▸ WHAT TO PRODUCE:
Copy everything from the line containing "Follow each photo" down to the line containing "539.7], [0, 0, 1]] dist [-0.013792, 0.000906]", exactly as it appears in the listing.

▸ EXERCISE MATERIAL:
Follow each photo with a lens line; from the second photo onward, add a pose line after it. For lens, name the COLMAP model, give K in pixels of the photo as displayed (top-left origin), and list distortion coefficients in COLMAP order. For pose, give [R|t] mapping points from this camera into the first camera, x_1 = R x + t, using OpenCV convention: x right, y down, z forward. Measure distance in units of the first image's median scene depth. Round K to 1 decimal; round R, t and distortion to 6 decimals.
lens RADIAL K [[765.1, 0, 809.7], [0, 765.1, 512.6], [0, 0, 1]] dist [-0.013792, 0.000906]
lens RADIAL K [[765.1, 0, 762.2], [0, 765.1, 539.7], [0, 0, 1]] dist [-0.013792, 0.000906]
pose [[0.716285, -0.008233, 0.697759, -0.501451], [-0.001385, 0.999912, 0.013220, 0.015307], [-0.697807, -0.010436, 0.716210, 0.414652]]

--

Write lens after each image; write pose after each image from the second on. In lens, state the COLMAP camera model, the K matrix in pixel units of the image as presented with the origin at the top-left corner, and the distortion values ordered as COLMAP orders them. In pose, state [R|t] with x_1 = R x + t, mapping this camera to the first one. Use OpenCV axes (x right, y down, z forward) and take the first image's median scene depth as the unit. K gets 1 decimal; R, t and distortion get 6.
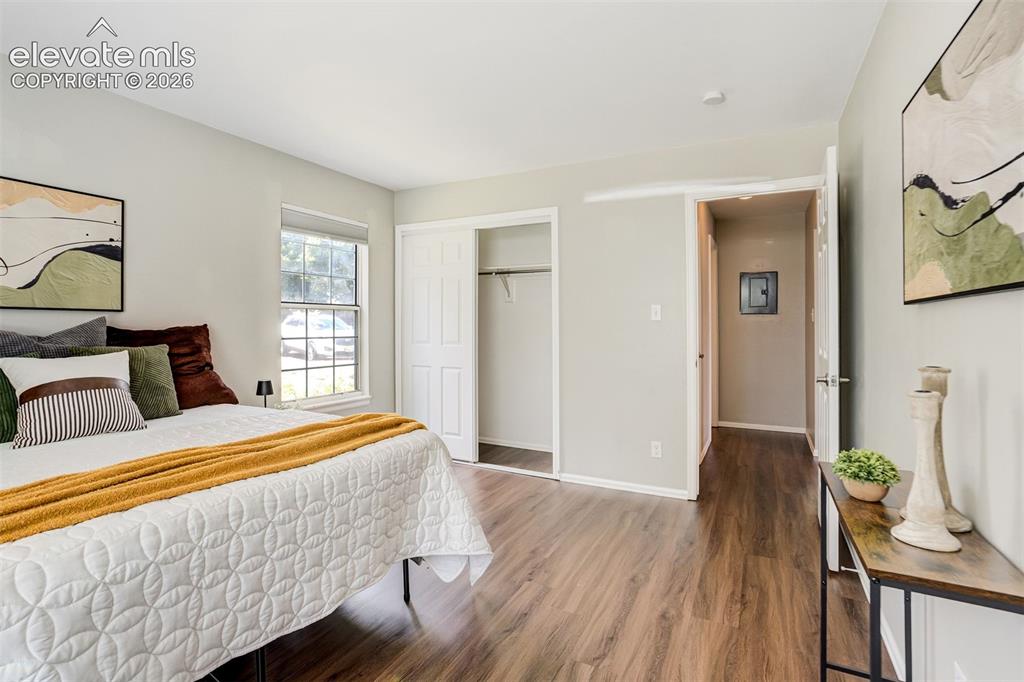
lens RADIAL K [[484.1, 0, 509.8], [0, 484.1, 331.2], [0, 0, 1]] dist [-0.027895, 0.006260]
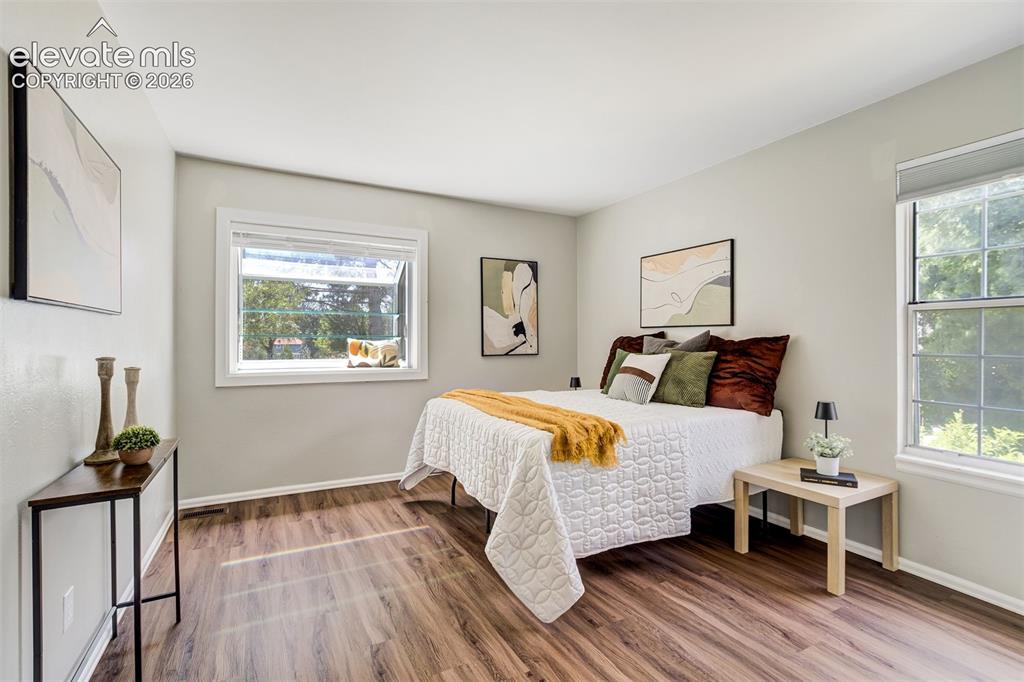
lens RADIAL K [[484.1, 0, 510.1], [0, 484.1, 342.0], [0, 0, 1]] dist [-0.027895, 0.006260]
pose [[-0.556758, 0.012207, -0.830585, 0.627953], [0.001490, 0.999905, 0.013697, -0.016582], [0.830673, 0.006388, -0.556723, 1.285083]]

==

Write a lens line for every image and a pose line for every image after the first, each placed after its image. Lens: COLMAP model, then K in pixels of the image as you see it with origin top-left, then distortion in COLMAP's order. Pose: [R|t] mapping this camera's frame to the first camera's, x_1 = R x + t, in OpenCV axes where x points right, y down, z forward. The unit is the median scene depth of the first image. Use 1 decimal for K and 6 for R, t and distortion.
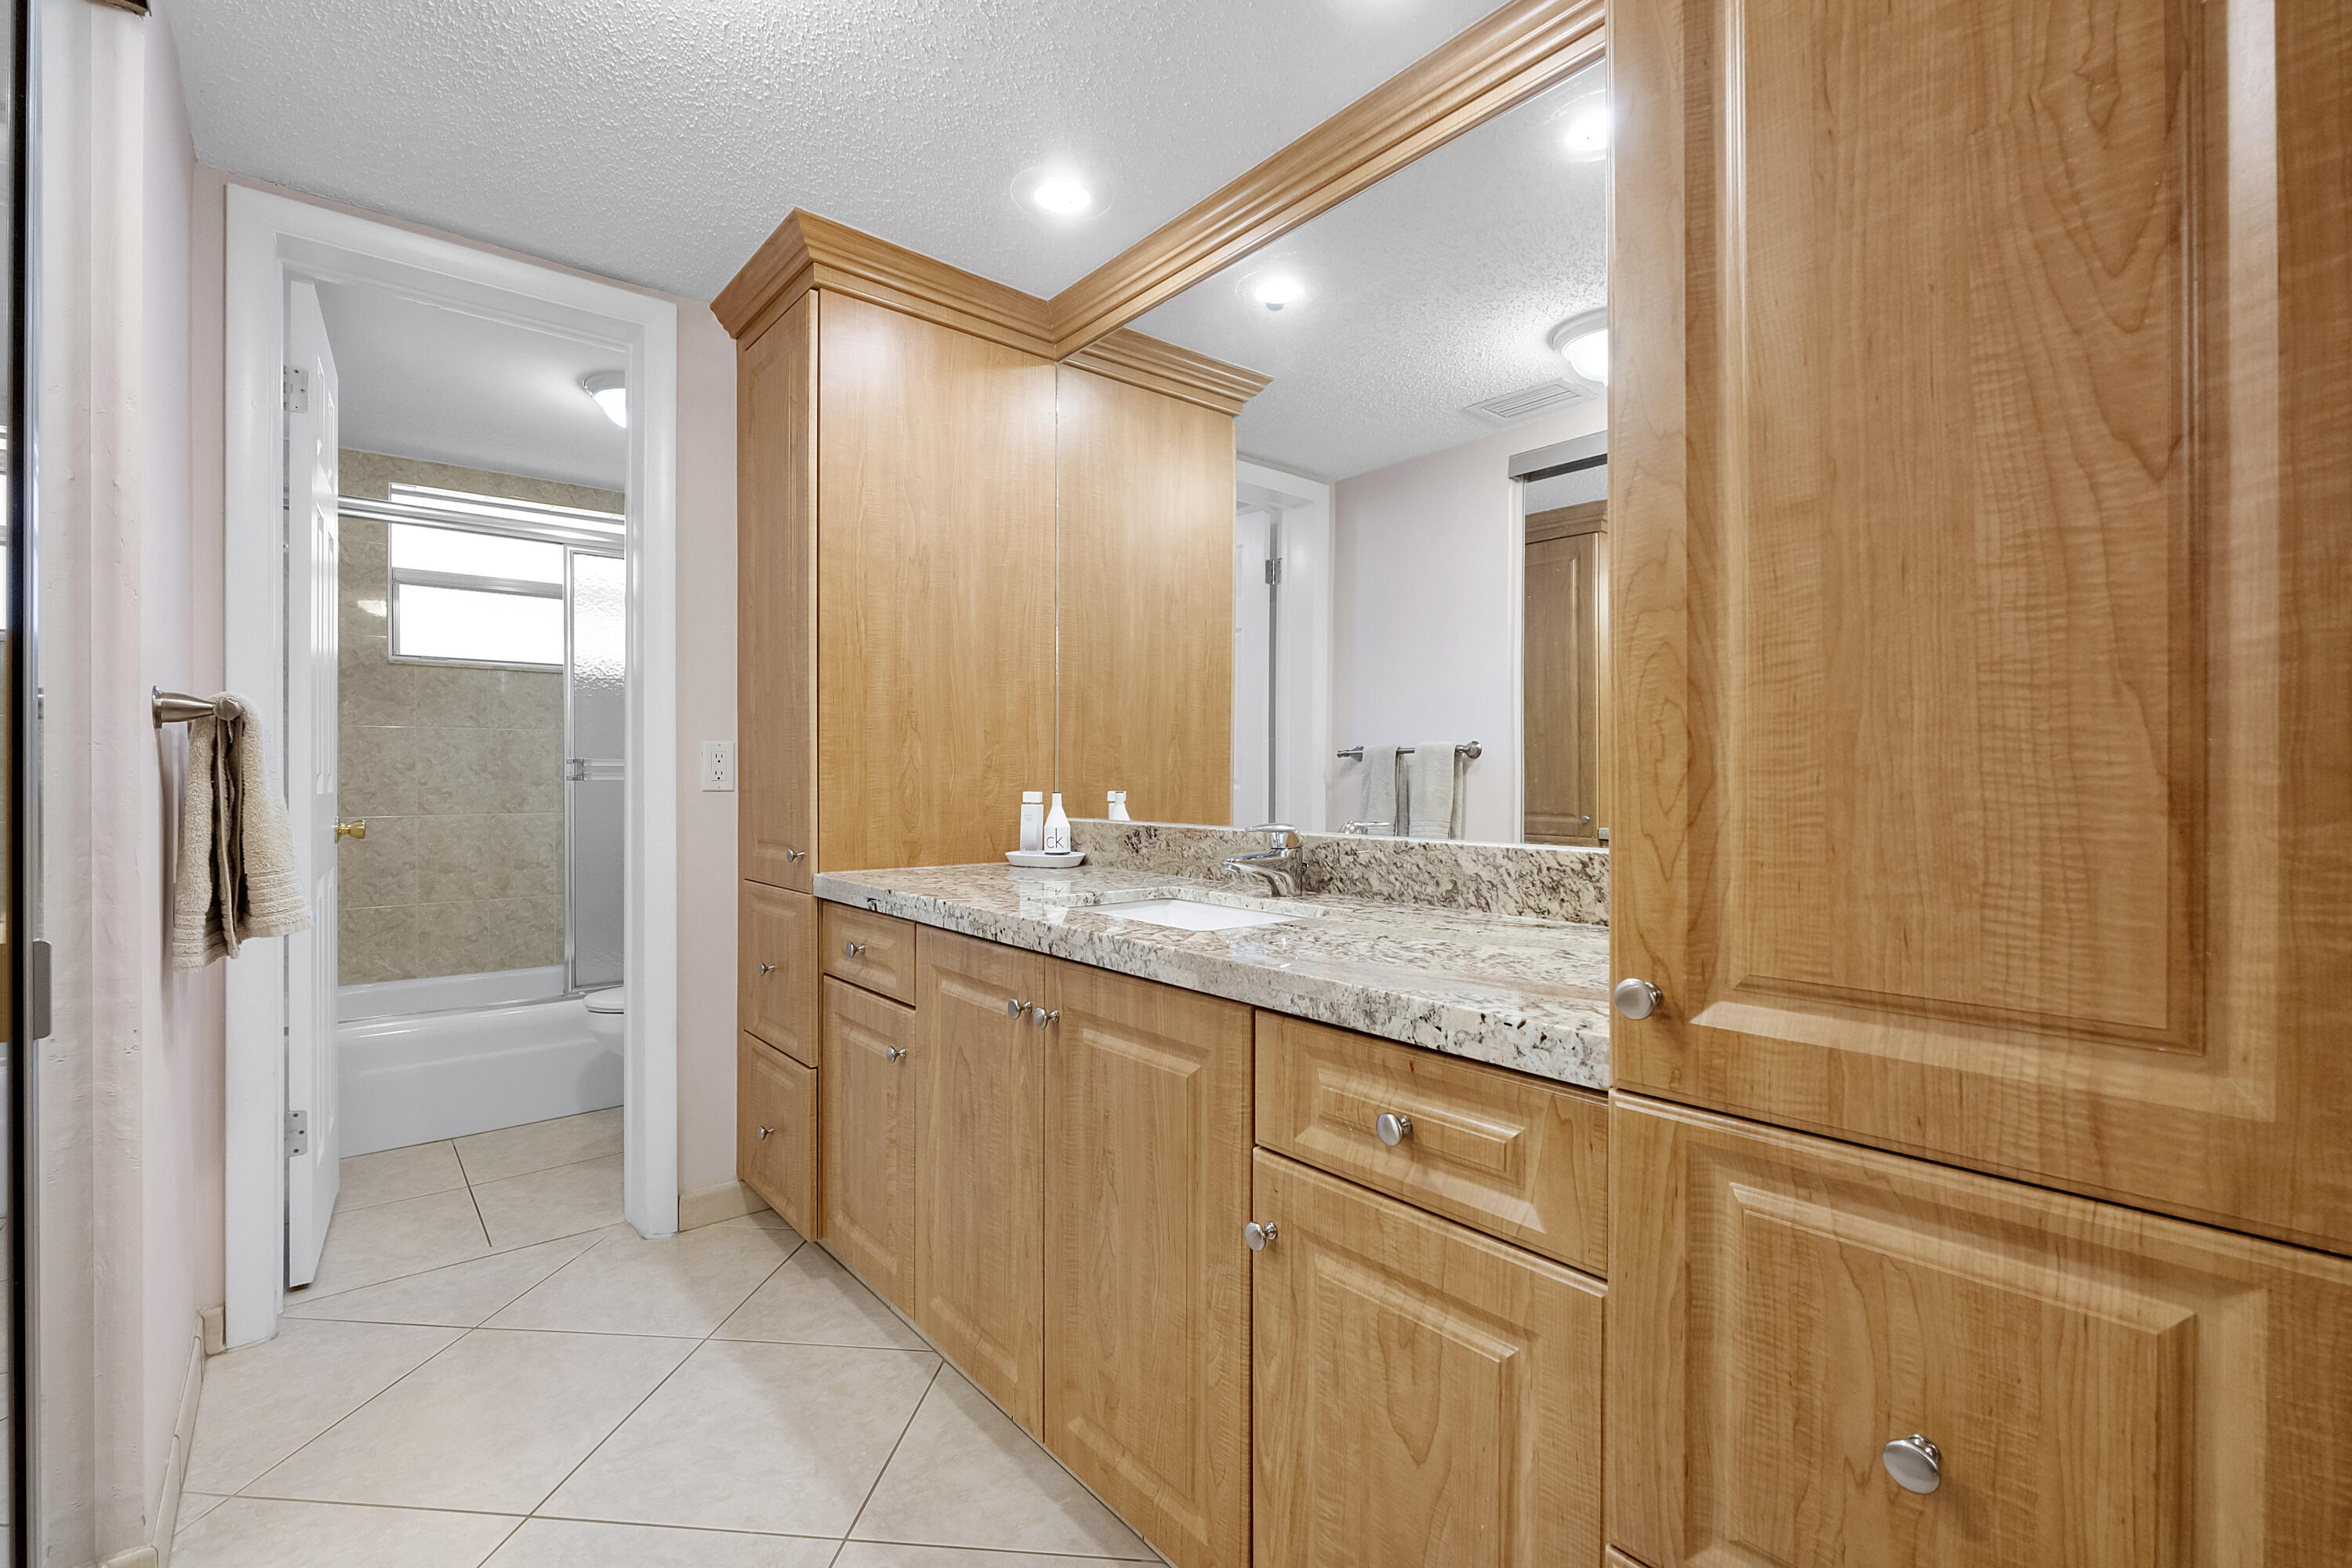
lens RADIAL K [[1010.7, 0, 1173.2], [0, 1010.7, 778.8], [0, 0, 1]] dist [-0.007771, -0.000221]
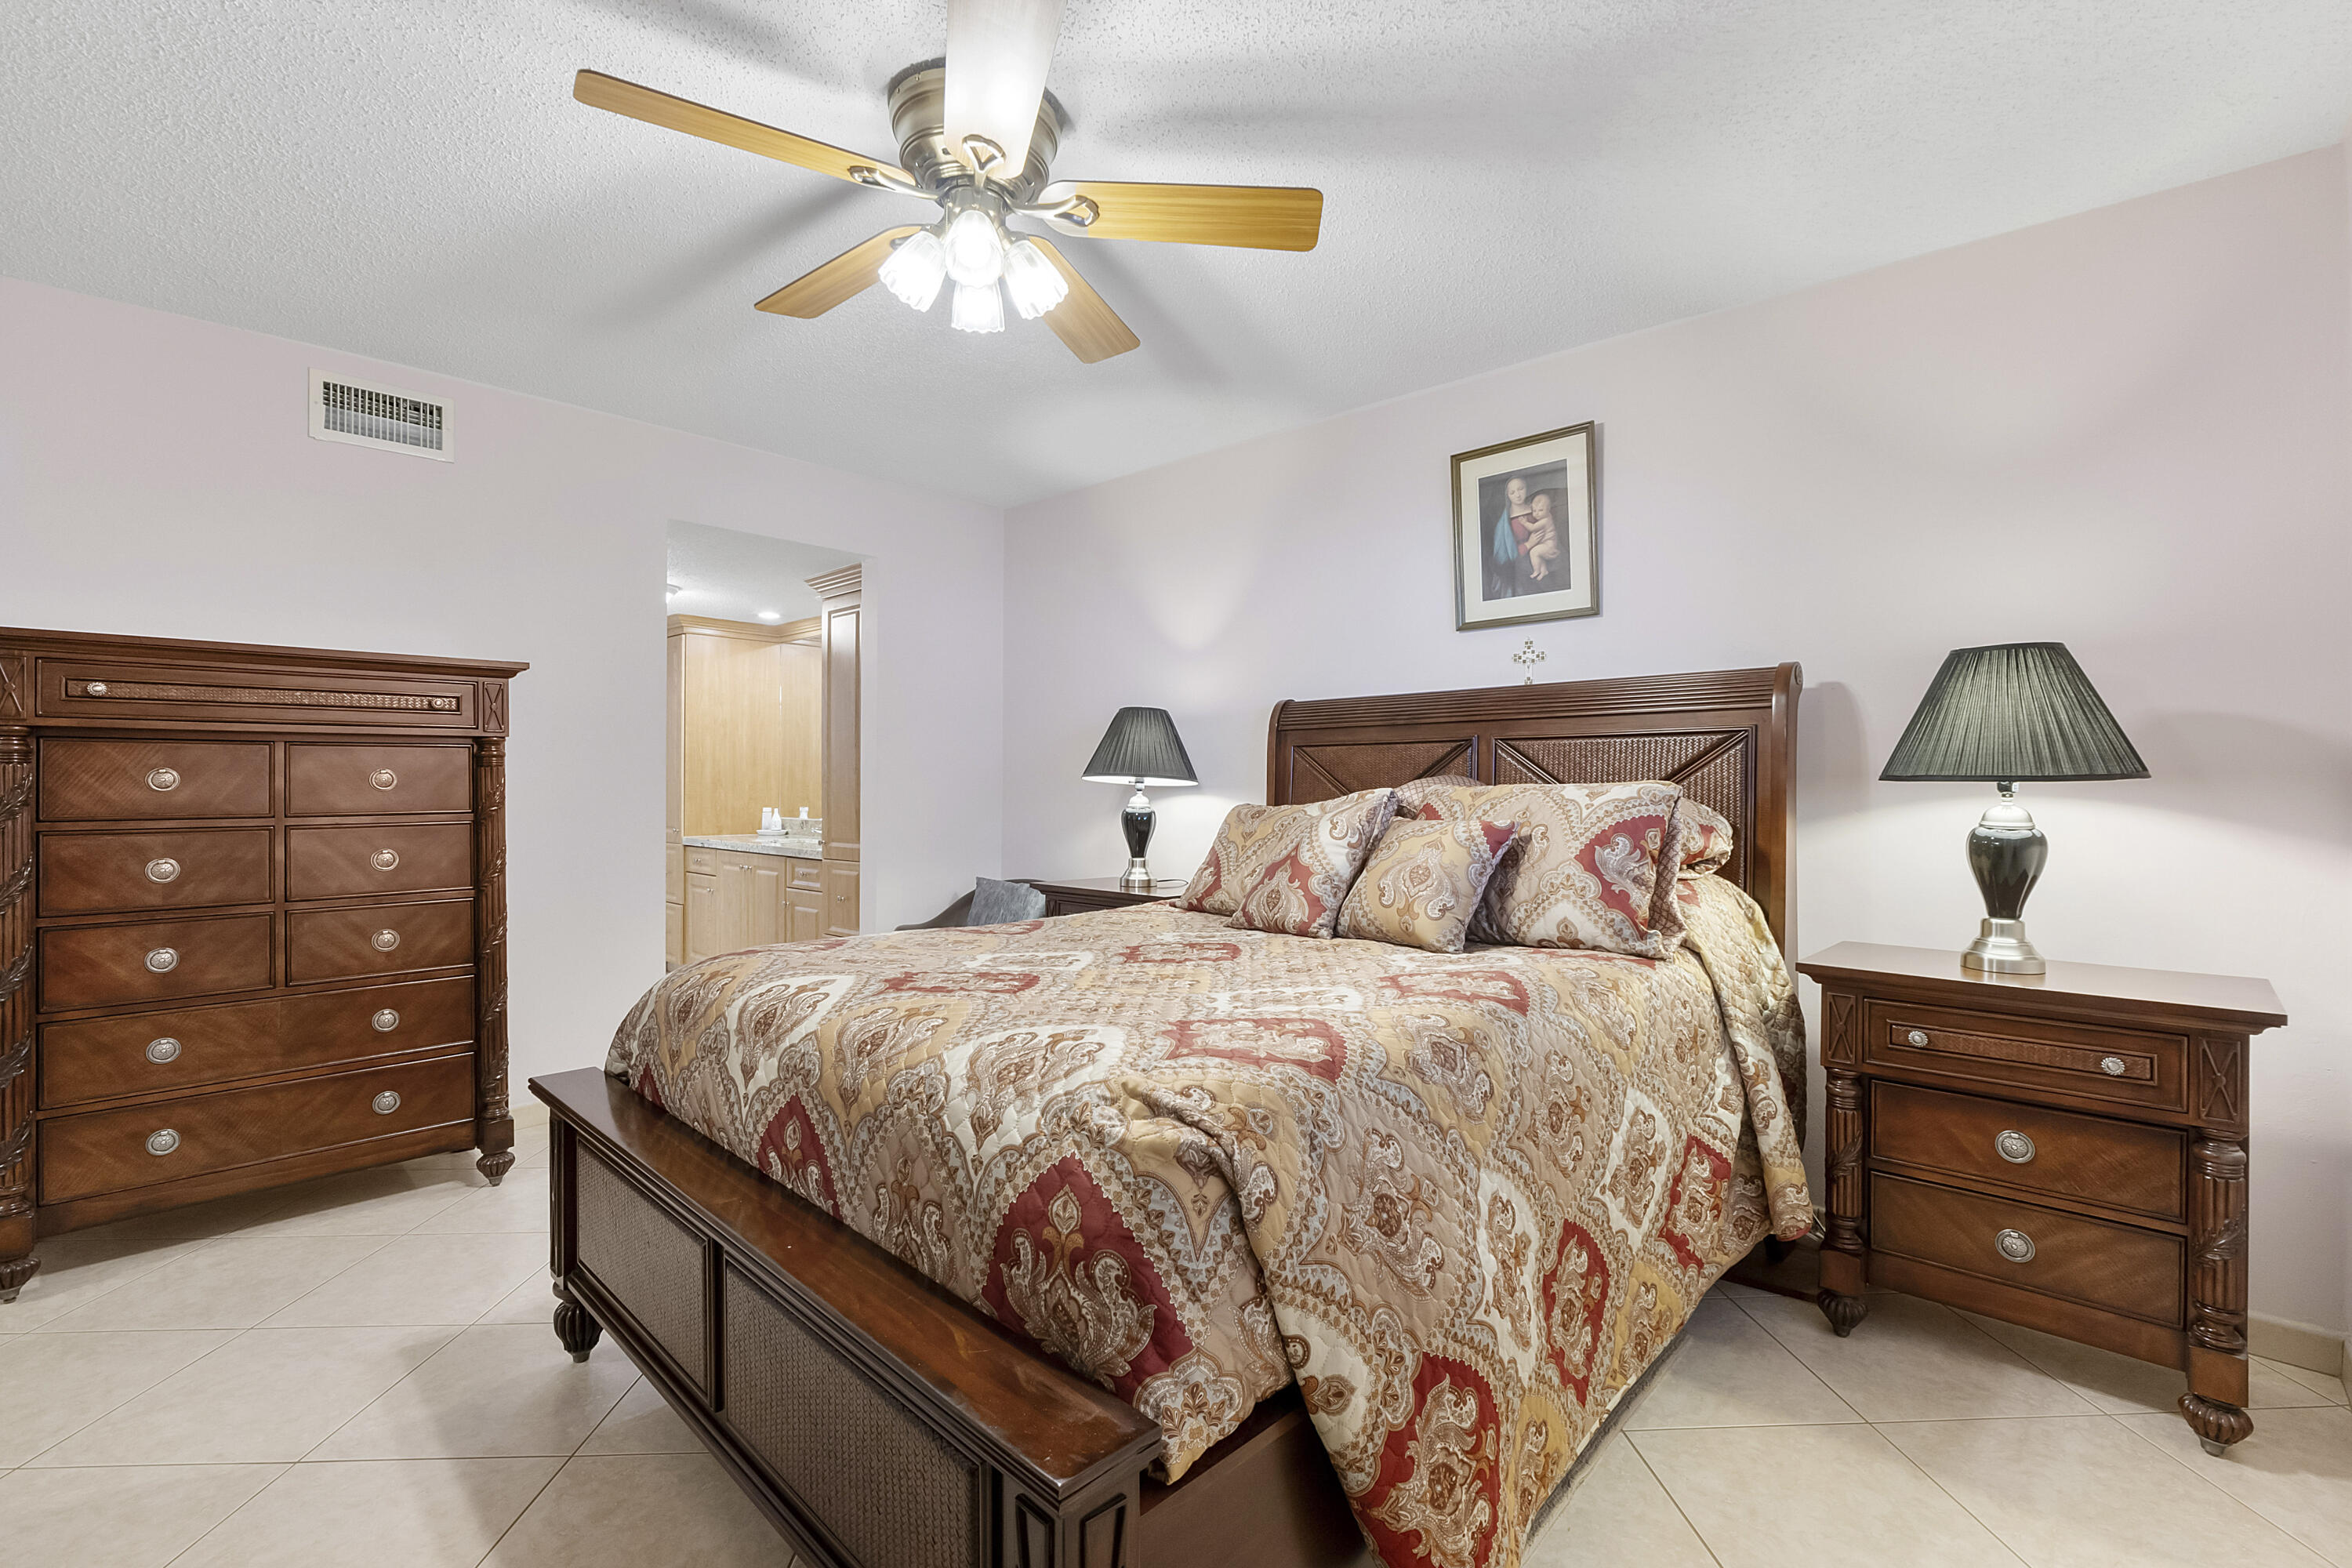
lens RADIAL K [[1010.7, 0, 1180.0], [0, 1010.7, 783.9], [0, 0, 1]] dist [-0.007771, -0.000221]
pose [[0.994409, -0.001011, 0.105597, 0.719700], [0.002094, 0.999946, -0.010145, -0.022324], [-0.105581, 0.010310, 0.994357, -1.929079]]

▸ ANSWER FOR THIS EXERCISE:
Follow each photo with a lens line; from the second photo onward, add a pose line after it. For lens, name the COLMAP model, give K in pixels of the photo as displayed (top-left origin), and list distortion coefficients in COLMAP order. For pose, give [R|t] mapping points from this camera into the first camera, x_1 = R x + t, using OpenCV convention: x right, y down, z forward. Measure distance in units of the first image's median scene depth. Round K to 1 decimal; round R, t and distortion to 6 decimals.
lens RADIAL K [[765.1, 0, 809.7], [0, 765.1, 512.6], [0, 0, 1]] dist [-0.013792, 0.000906]
lens RADIAL K [[765.1, 0, 762.2], [0, 765.1, 539.7], [0, 0, 1]] dist [-0.013792, 0.000906]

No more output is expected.